* _TASK STATEMENT_
In the listing below, find the line that contains "X127080000Y-59000000D03*" and the line that contains "X139780000Y-59000000D03*". Quote both and every line between them, exactly, and nothing more.

TASK DATA START

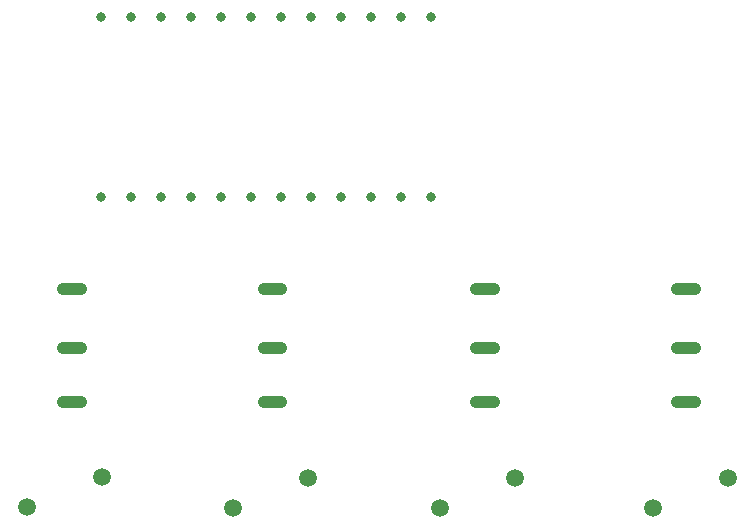
<source format=gbr>
%TF.GenerationSoftware,KiCad,Pcbnew,9.0.0*%
%TF.CreationDate,2025-03-03T22:53:20+00:00*%
%TF.ProjectId,controller,636f6e74-726f-46c6-9c65-722e6b696361,rev?*%
%TF.SameCoordinates,Original*%
%TF.FileFunction,Plated,1,4,PTH,Mixed*%
%TF.FilePolarity,Positive*%
%FSLAX46Y46*%
G04 Gerber Fmt 4.6, Leading zero omitted, Abs format (unit mm)*
G04 Created by KiCad (PCBNEW 9.0.0) date 2025-03-03 22:53:20*
%MOMM*%
%LPD*%
G01*
G04 APERTURE LIST*
%TA.AperFunction,ComponentDrill*%
%ADD10C,0.800000*%
%TD*%
G04 aperture for slot hole*
%TA.AperFunction,ComponentDrill*%
%ADD11C,1.000000*%
%TD*%
%TA.AperFunction,ComponentDrill*%
%ADD12C,1.500000*%
%TD*%
G04 APERTURE END LIST*
D10*
%TO.C,U1*%
X119460000Y-59000000D03*
X119460000Y-74240000D03*
X122000000Y-59000000D03*
X122000000Y-74240000D03*
X124540000Y-59000000D03*
X124540000Y-74240000D03*
X127080000Y-59000000D03*
X127080000Y-74240000D03*
X129620000Y-59000000D03*
X129620000Y-74240000D03*
X132160000Y-59000000D03*
X132160000Y-74240000D03*
X134700000Y-59000000D03*
X134700000Y-74240000D03*
X137240000Y-59000000D03*
X137240000Y-74240000D03*
X139780000Y-59000000D03*
X139780000Y-74240000D03*
X142320000Y-59000000D03*
X142320000Y-74240000D03*
X144860000Y-59000000D03*
X144860000Y-74240000D03*
X147400000Y-59000000D03*
X147400000Y-74240000D03*
D11*
%TO.C,SW4*%
X116250000Y-82000000D02*
X117750000Y-82000000D01*
X116250000Y-87000000D02*
X117750000Y-87000000D01*
X116250000Y-91572000D02*
X117750000Y-91572000D01*
%TO.C,SW3*%
X133250000Y-82000000D02*
X134750000Y-82000000D01*
X133250000Y-87000000D02*
X134750000Y-87000000D01*
X133250000Y-91572000D02*
X134750000Y-91572000D01*
%TO.C,SW2*%
X151250000Y-82000000D02*
X152750000Y-82000000D01*
X151250000Y-87000000D02*
X152750000Y-87000000D01*
X151250000Y-91572000D02*
X152750000Y-91572000D01*
%TO.C,SW5*%
X168250000Y-82000000D02*
X169750000Y-82000000D01*
X168250000Y-87000000D02*
X169750000Y-87000000D01*
X168250000Y-91572000D02*
X169750000Y-91572000D01*
D12*
%TO.C,SW11*%
X113190000Y-100460000D03*
X119540000Y-97920000D03*
%TO.C,SW10*%
X130650000Y-100540000D03*
X137000000Y-98000000D03*
%TO.C,SW8*%
X148190000Y-100540000D03*
X154540000Y-98000000D03*
%TO.C,SW9*%
X166190000Y-100540000D03*
X172540000Y-98000000D03*
M02*

</source>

TASK DATA END

* _OUTPUT OF THE TASK_
X127080000Y-59000000D03*
X127080000Y-74240000D03*
X129620000Y-59000000D03*
X129620000Y-74240000D03*
X132160000Y-59000000D03*
X132160000Y-74240000D03*
X134700000Y-59000000D03*
X134700000Y-74240000D03*
X137240000Y-59000000D03*
X137240000Y-74240000D03*
X139780000Y-59000000D03*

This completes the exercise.